• AUSGEWÄHLTER AUSZUG:

Mit anderen Worten: Man hält am bisherigen Kurs in der Wirtschaftspolitik fest und will diesen, wenn überhaupt, nur verstärken. Es ist klar, daß immer das Gleiche auch immer nur immer das Gleiche erzeugen wird.
Wenn Abe bei dem G7-Gipfel etwas lernen konnte, dann das, daß er tatsächliche Partner für die Revitalisierung der japanischen Wirtschaft nicht unter den G7 finden wird, solange diese an ihrem bisherigen Denken festhalten. Dabei mußte ihm der starke Kontrast zu seinem Treffen mit dem russischen Präsidenten Putin Anfang des Monats in Sotschi sicher auffallen. Bei diesen Gesprächen stand die wirtschaftliche Kooperation in Eurasien und speziell im russischen Fernen Osten im Mittelpunkt, ebenso wie beim anschließenden Rußland-ASEAN-Gipfel (ebenfalls in Sotschi), der unter dem Motto stand „Auf dem Weg zu einer strategischen Partnerschaft im Interesse des Gemeinwohls“.

• ARBEITSAUFTRAG A:
Übersetze aus dem Auszug zur Wirtschaftspolitik den Satz „Mit anderen Worten: Man hält am bisherigen Kurs in der Wirtschaftspolitik fest und will diesen, wenn überhaupt, nur verstärken.“ ins Englische.
• ARBEITSAUFTRAG B:
Gib aus dem Auszug zur Wirtschaftspolitik den Abschnitt wortgetreu wieder, der mit den Worten „Mit anderen Worten: Man“ einsetzt und mit „Gleiche erzeugen wird.“ schließt.
Die Zeilen des Datensatzes spielen für die Aufgaben keine Rolle.

(Einträge des Datensatzes)
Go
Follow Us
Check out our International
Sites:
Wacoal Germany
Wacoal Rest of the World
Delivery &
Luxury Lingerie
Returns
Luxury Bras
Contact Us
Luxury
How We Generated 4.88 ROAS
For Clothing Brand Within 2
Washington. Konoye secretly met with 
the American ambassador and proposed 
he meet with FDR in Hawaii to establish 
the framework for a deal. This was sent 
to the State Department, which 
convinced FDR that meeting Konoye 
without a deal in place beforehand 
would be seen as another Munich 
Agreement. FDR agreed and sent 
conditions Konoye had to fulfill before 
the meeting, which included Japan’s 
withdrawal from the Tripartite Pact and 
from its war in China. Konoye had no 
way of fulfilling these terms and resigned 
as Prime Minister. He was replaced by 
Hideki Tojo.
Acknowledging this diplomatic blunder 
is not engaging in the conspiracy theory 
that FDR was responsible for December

• ANTWORTBEREICH A:
In other words, the previous course in economic policy is being maintained, and the intention is, if anything, only to intensify it.

• ANTWORTBEREICH B:
Mit anderen Worten: Man hält am bisherigen Kurs in der Wirtschaftspolitik fest und will diesen, wenn überhaupt, nur verstärken. Es ist klar, daß immer das Gleiche auch immer nur immer das Gleiche erzeugen wird.